-- PROVIDED RECORDS --

-- Opening Marker --

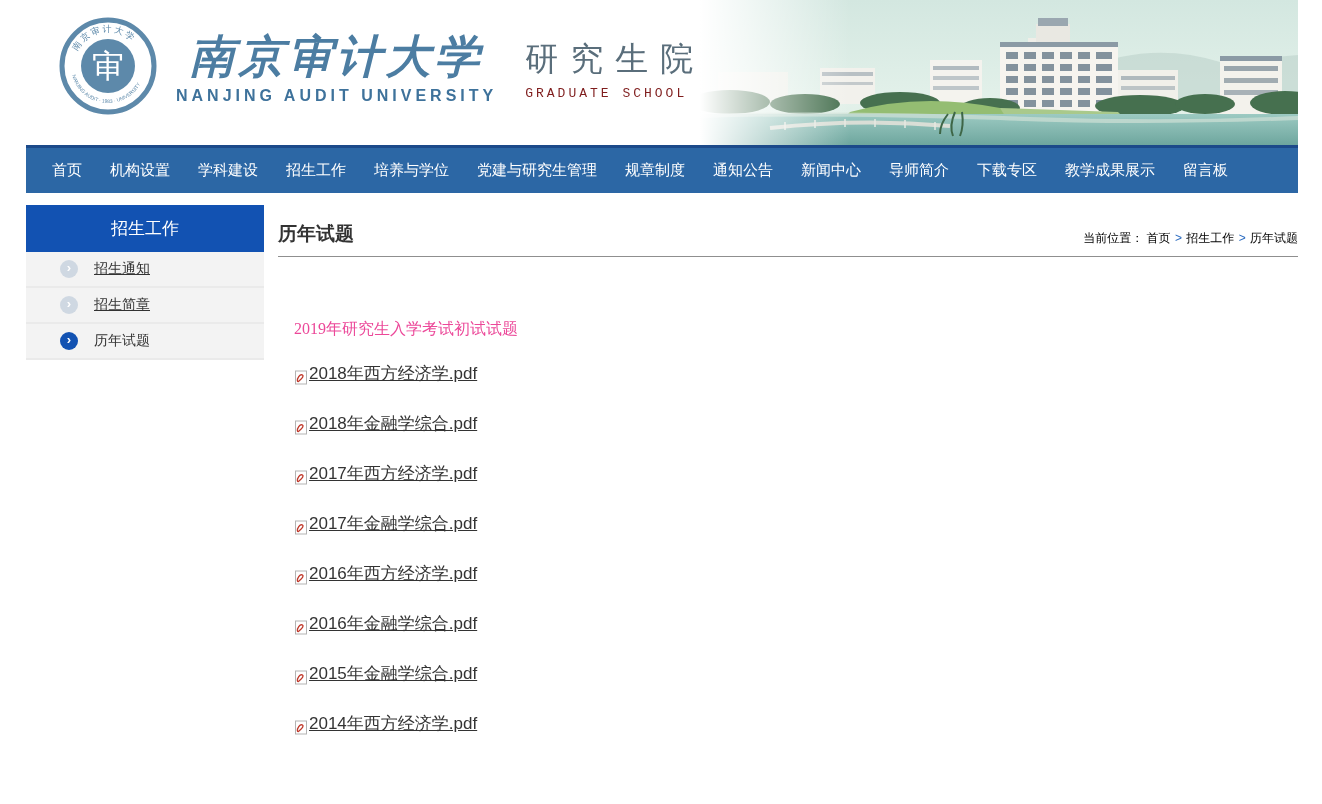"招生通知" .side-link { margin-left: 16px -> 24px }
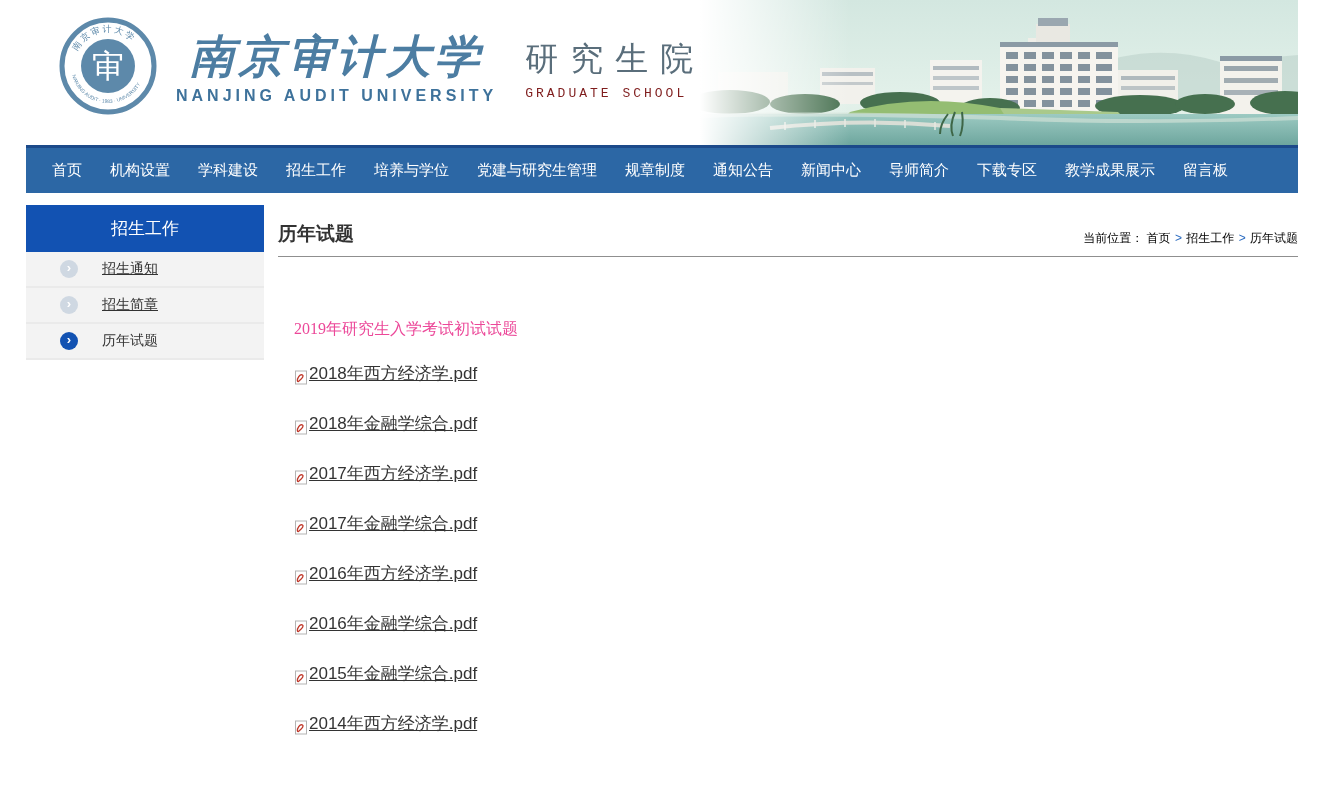"2018年西方经济学.pdf" .file-link { align-items: flex-end -> flex-start }
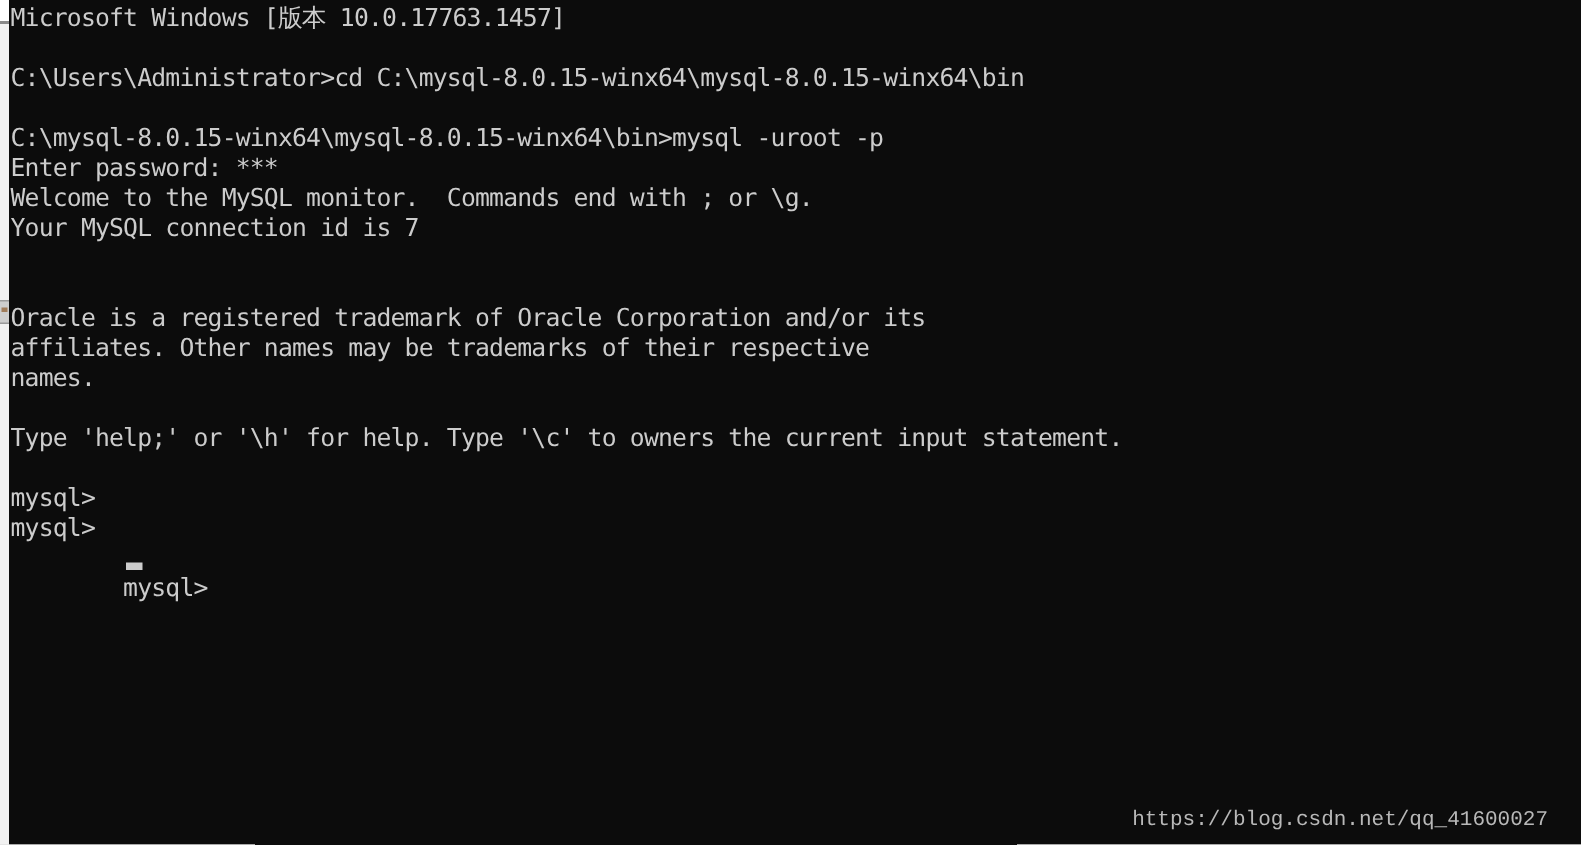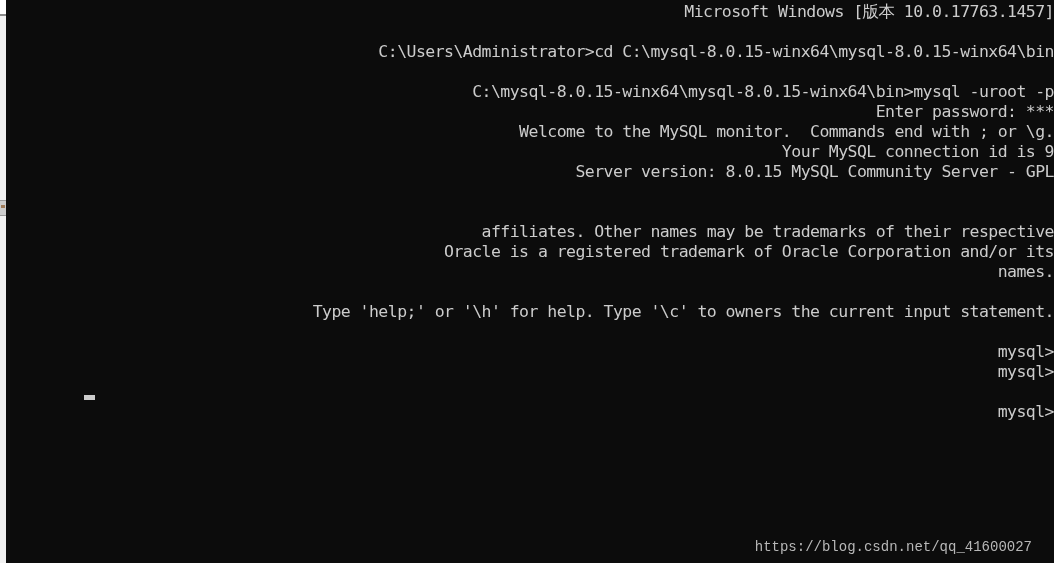"Microsoft Windows [版本 10.0.17763.1457]" .console-body { text-align: right -> none }
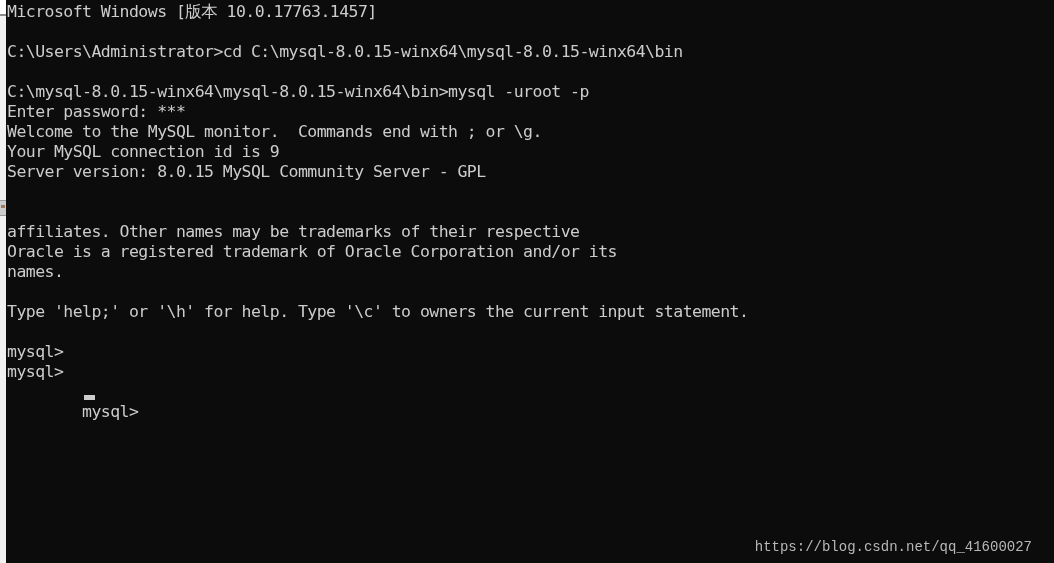"Your MySQL connection id is" div.line { text: 9 -> 7 }
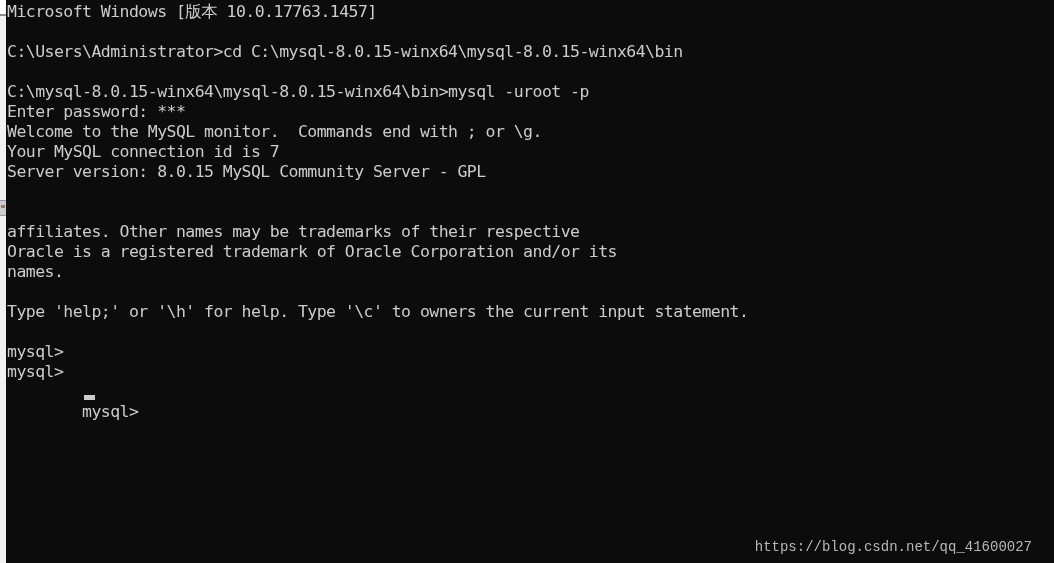"Server version: 8.0.15 MySQL Community" div.line { html: <div>Server version: 8.0.15 MySQL Community Server - GPL</div> -> none }
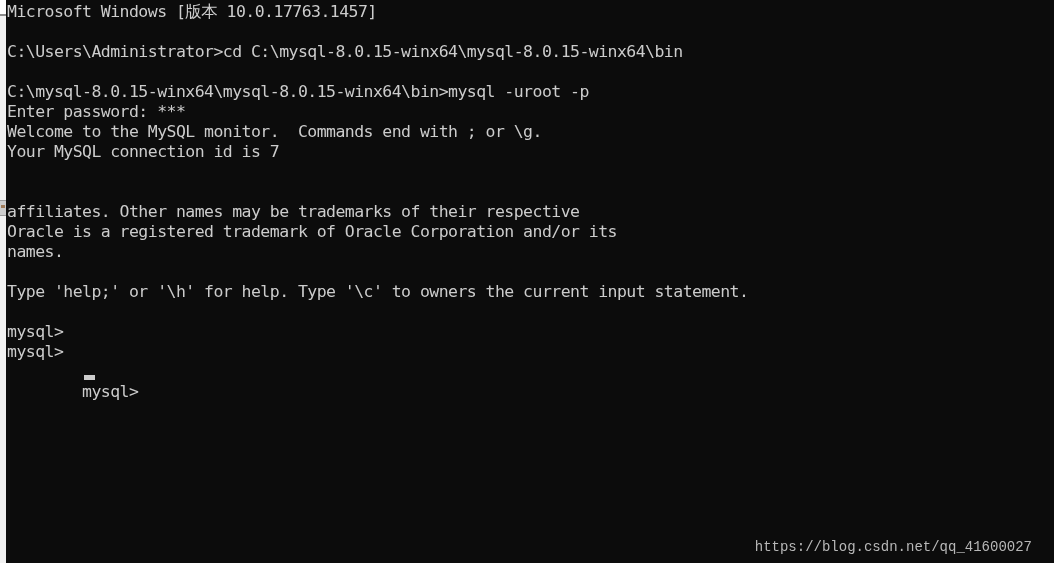"affiliates. Other names may be" div.line { order: before "Oracle is a registered trademark" -> after "Oracle is a registered trademark" }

-- Closing Marker --

-- TRY IT --
Copy only the part of the records that runs from the first line to the line with "MySQL connection id", ends included, leaving pictures out.

-- SOLUTION TO THE PROBLEM --
"招生通知" .side-link { margin-left: 16px -> 24px }
"2018年西方经济学.pdf" .file-link { align-items: flex-end -> flex-start }
"Microsoft Windows [版本 10.0.17763.1457]" .console-body { text-align: right -> none }
"Your MySQL connection id is" div.line { text: 9 -> 7 }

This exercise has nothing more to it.